Angelo Sorbello, founder of Linkdelta, a generative AI platform, is in a great position to understand the nuances and challenges of artificial intelligence, such as inherent biases. “While deep learning image generation models such as Stable Diffusion, DALL-E, Bing Create, Midjourney, and Imagen have shown impressive results in generating high-quality images, it's important to recognize that they are imperfect,” said Sorbello.

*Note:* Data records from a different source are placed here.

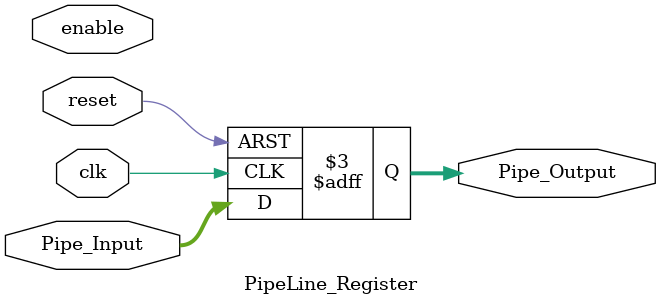
<source format=v>
/******************************************************************
* Description
*	This is a register of 32-bit that corresponds to the PC counter. 
*	This register does not have an enable signal.
* Version:
*	1.0
* Author:
*	Dr. José Luis Pizano Escalante
* email:
*	luispizano@iteso.mx
* Date:
*	01/03/2014
******************************************************************/

module PipeLine_Register
#(
	parameter N=32
)
(
	input clk,
	input reset,
	input enable,
	input  [N-1:0] Pipe_Input,
	
	
	output reg [N-1:0] Pipe_Output
);

always@(negedge reset or negedge clk) begin
	if(reset==0)
		Pipe_Output <= 'h400000; //empezaremos en la memoria de la ROM 400000
	else	
		Pipe_Output<=Pipe_Input;
end

endmodule
</source>
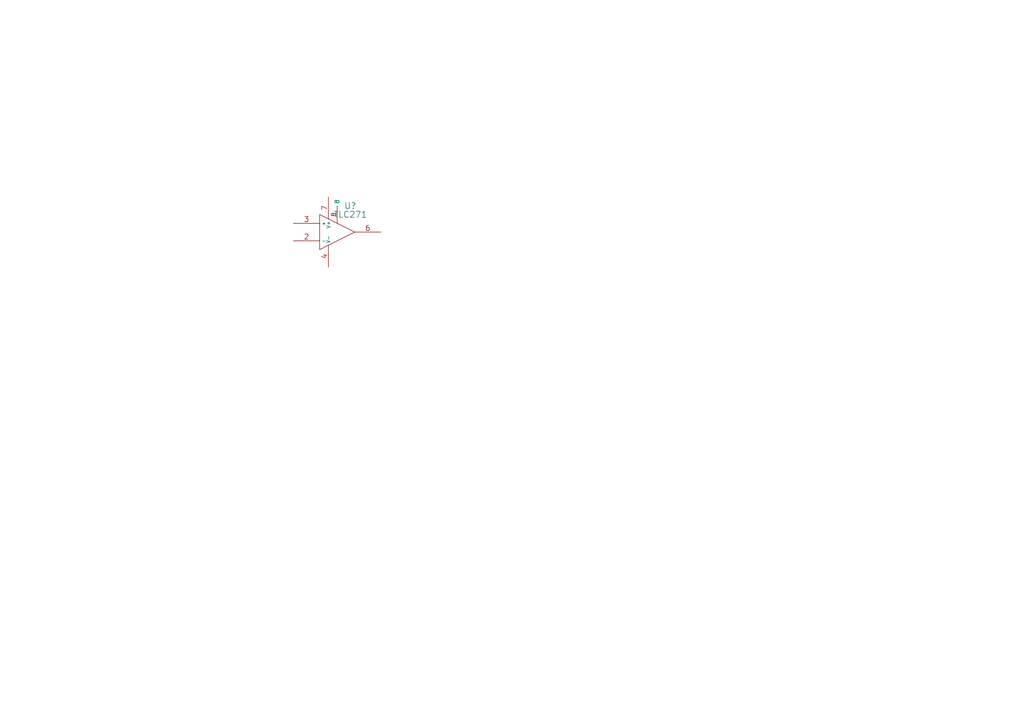
<source format=kicad_sch>
(kicad_sch (version 20230121) (generator eeschema)

  (uuid 14513eb5-fd8b-4932-8c52-cfcbb6b78c02)

  (paper "A4")

  


  (symbol (lib_id "Twilight-Photometer-rescue:TLC271") (at 97.79 67.31 0) (unit 1)
    (in_bom yes) (on_board yes) (dnp no)
    (uuid 00000000-0000-0000-0000-00005ac85888)
    (property "Reference" "U?" (at 101.6 59.69 0)
      (effects (font (size 1.778 1.778)))
    )
    (property "Value" "TLC271" (at 101.6 62.23 0)
      (effects (font (size 1.778 1.778)))
    )
    (property "Footprint" "" (at 100.33 72.39 0)
      (effects (font (size 1.524 1.524)) hide)
    )
    (property "Datasheet" "" (at 100.33 72.39 0)
      (effects (font (size 1.524 1.524)) hide)
    )
    (pin "2" (uuid 4f716b14-399d-4d8d-a02c-80e14301c41e))
    (pin "3" (uuid b6b47389-3b09-4e5a-8f1d-d2dcf4b90ea5))
    (pin "4" (uuid b0c2b331-8924-477a-8432-a2916e583563))
    (pin "6" (uuid 09577c69-b947-4b14-baea-8bf9296ef00a))
    (pin "7" (uuid a1ba8efc-8261-4e71-a4ab-68dda570d8a8))
    (pin "8" (uuid 50b9c9b6-7251-4cf1-8f36-d970b9b3a8ba))
    (instances
      (project "Twilight Photometer"
        (path "/14513eb5-fd8b-4932-8c52-cfcbb6b78c02"
          (reference "U?") (unit 1)
        )
      )
    )
  )

  (sheet_instances
    (path "/" (page "1"))
  )
)

</source>
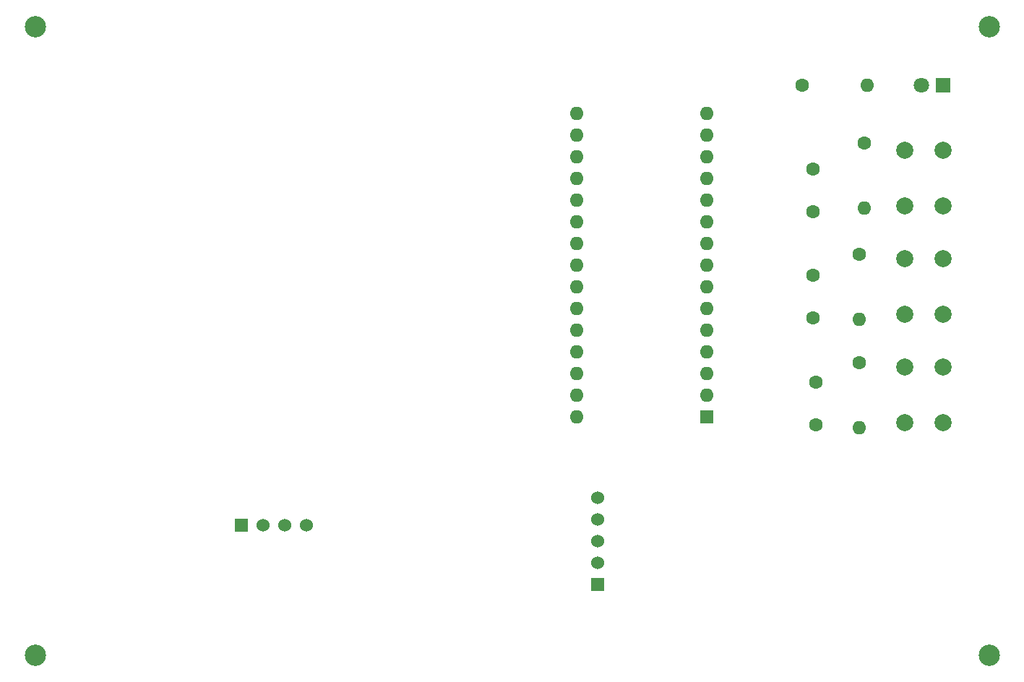
<source format=gbs>
G04 #@! TF.GenerationSoftware,KiCad,Pcbnew,6.0.2+dfsg-1*
G04 #@! TF.CreationDate,2025-06-22T13:16:20+00:00*
G04 #@! TF.ProjectId,MyCircuits,4d794369-7263-4756-9974-732e6b696361,rev?*
G04 #@! TF.SameCoordinates,Original*
G04 #@! TF.FileFunction,Soldermask,Bot*
G04 #@! TF.FilePolarity,Negative*
%FSLAX46Y46*%
G04 Gerber Fmt 4.6, Leading zero omitted, Abs format (unit mm)*
G04 Created by KiCad (PCBNEW 6.0.2+dfsg-1) date 2025-06-22 13:16:20*
%MOMM*%
%LPD*%
G01*
G04 APERTURE LIST*
%ADD10C,2.500000*%
%ADD11C,1.600000*%
%ADD12O,1.600000X1.600000*%
%ADD13C,2.000000*%
%ADD14R,1.524000X1.524000*%
%ADD15C,1.524000*%
%ADD16R,1.800000X1.800000*%
%ADD17C,1.800000*%
%ADD18R,1.600000X1.600000*%
G04 APERTURE END LIST*
D10*
X195580000Y-127000000D03*
X83820000Y-127000000D03*
X83820000Y-53340000D03*
X195580000Y-53340000D03*
D11*
X181000000Y-67000000D03*
D12*
X181000000Y-74620000D03*
D13*
X190210000Y-80570000D03*
X190210000Y-87070000D03*
X185710000Y-87070000D03*
X185710000Y-80570000D03*
D11*
X180340000Y-92710000D03*
D12*
X180340000Y-100330000D03*
D11*
X175260000Y-100000000D03*
X175260000Y-95000000D03*
D13*
X190210000Y-93270000D03*
X190210000Y-99770000D03*
X185710000Y-99770000D03*
X185710000Y-93270000D03*
D11*
X180340000Y-80010000D03*
D12*
X180340000Y-87630000D03*
D11*
X175000000Y-87500000D03*
X175000000Y-82500000D03*
X173700000Y-60250000D03*
D12*
X181320000Y-60250000D03*
D13*
X190210000Y-74370000D03*
X190210000Y-67870000D03*
X185710000Y-67870000D03*
X185710000Y-74370000D03*
D11*
X175000000Y-75000000D03*
X175000000Y-70000000D03*
D14*
X107950000Y-111760000D03*
D15*
X110490000Y-111760000D03*
X113030000Y-111760000D03*
X115570000Y-111760000D03*
D16*
X190210000Y-60250000D03*
D17*
X187670000Y-60250000D03*
D18*
X162550000Y-99060000D03*
D12*
X162550000Y-96520000D03*
X162550000Y-93980000D03*
X162550000Y-91440000D03*
X162550000Y-88900000D03*
X162550000Y-86360000D03*
X162550000Y-83820000D03*
X162550000Y-81280000D03*
X162550000Y-78740000D03*
X162550000Y-76200000D03*
X162550000Y-73660000D03*
X162550000Y-71120000D03*
X162550000Y-68580000D03*
X162550000Y-66040000D03*
X162550000Y-63500000D03*
X147310000Y-63500000D03*
X147310000Y-66040000D03*
X147310000Y-68580000D03*
X147310000Y-71120000D03*
X147310000Y-73660000D03*
X147310000Y-76200000D03*
X147310000Y-78740000D03*
X147310000Y-81280000D03*
X147310000Y-83820000D03*
X147310000Y-86360000D03*
X147310000Y-88900000D03*
X147310000Y-91440000D03*
X147310000Y-93980000D03*
X147310000Y-96520000D03*
X147310000Y-99060000D03*
D14*
X149765000Y-118760000D03*
D15*
X149765000Y-116220000D03*
X149765000Y-113680000D03*
X149765000Y-111140000D03*
X149765000Y-108600000D03*
M02*

</source>
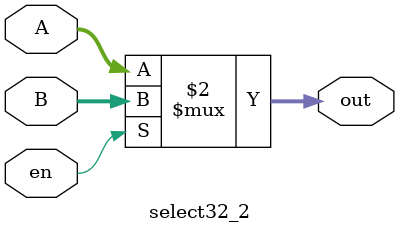
<source format=v>
`timescale 1ns / 1ps
module select32_2( 
	input en,
	input [31:0] A, B,	
	output [31:0] out
);
	assign out=(en==0)?A:B;
endmodule

</source>
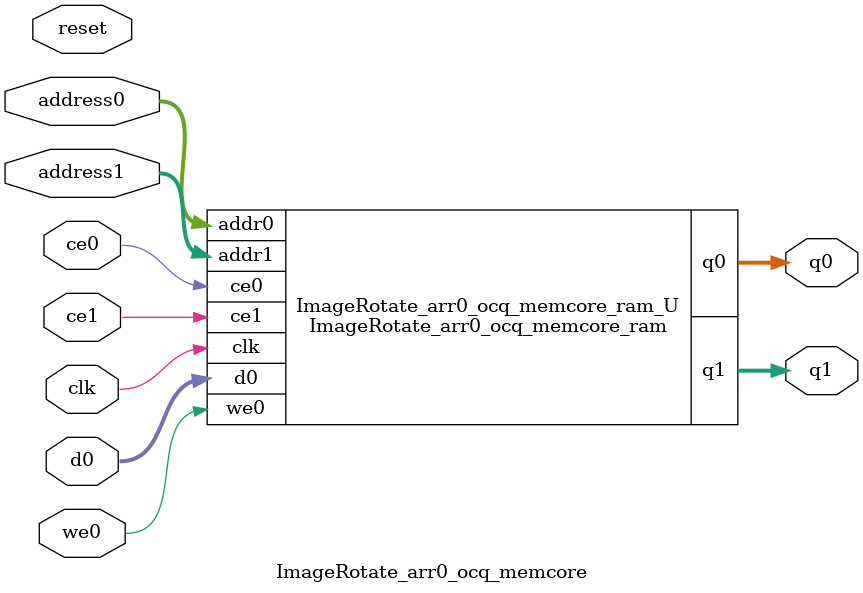
<source format=v>

`timescale 1 ns / 1 ps
module ImageRotate_arr0_ocq_memcore_ram (addr0, ce0, d0, we0, q0, addr1, ce1, q1,  clk);

parameter DWIDTH = 8;
parameter AWIDTH = 16;
parameter MEM_SIZE = 65536;

input[AWIDTH-1:0] addr0;
input ce0;
input[DWIDTH-1:0] d0;
input we0;
output reg[DWIDTH-1:0] q0;
input[AWIDTH-1:0] addr1;
input ce1;
output reg[DWIDTH-1:0] q1;
input clk;

(* ram_style = "block" *)reg [DWIDTH-1:0] ram[0:MEM_SIZE-1];




always @(posedge clk)  
begin 
    if (ce0) 
    begin
        if (we0) 
        begin 
            ram[addr0] <= d0; 
            q0 <= d0;
        end 
        else 
            q0 <= ram[addr0];
    end
end


always @(posedge clk)  
begin 
    if (ce1) 
    begin
            q1 <= ram[addr1];
    end
end


endmodule


`timescale 1 ns / 1 ps
module ImageRotate_arr0_ocq_memcore(
    reset,
    clk,
    address0,
    ce0,
    we0,
    d0,
    q0,
    address1,
    ce1,
    q1);

parameter DataWidth = 32'd8;
parameter AddressRange = 32'd65536;
parameter AddressWidth = 32'd16;
input reset;
input clk;
input[AddressWidth - 1:0] address0;
input ce0;
input we0;
input[DataWidth - 1:0] d0;
output[DataWidth - 1:0] q0;
input[AddressWidth - 1:0] address1;
input ce1;
output[DataWidth - 1:0] q1;



ImageRotate_arr0_ocq_memcore_ram ImageRotate_arr0_ocq_memcore_ram_U(
    .clk( clk ),
    .addr0( address0 ),
    .ce0( ce0 ),
    .we0( we0 ),
    .d0( d0 ),
    .q0( q0 ),
    .addr1( address1 ),
    .ce1( ce1 ),
    .q1( q1 ));

endmodule


</source>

“One major concern is the potential for the models to perpetuate existing biases and discrimination.” This isn’t limited to generative AI, but is a concern for all applications of AI, because the AI model is only as good as the data it is trained on, and that data comes from humans with their own biases and prejudices. “If the models are trained on a biased dataset, they may generate images that perpetuate stereotypes or reinforce existing societal inequalities,” explained Sorbello.
Another concern that has been expressed by many industry leaders is that AI has the potential to create what is recently called “deep fakes.” These images, videos, or audio clips seem like they are genuine, but they are completely generated by AI. “These models have the potential to be used maliciously to create fake or misleading images for nefarious purposes,” said Sorbello. “For example, they could be used to create realistic but fake images of individuals that can be used to spread false information or impersonate someone else.”
Final Thoughts on Image Generation Models
Generative AI, capable of producing not only text but also high-quality images, has become a valuable asset for brands in designing logos, illustrations, website visuals and conceptual product depictions. To optimize generative AI's potential, brands should be mindful of the tools' terms of service, refine image generation prompts and master these AI-driven technologies like they would any other software tool. This approach can enhance the creative process, save time on artistic iterations and ultimately reduce costs.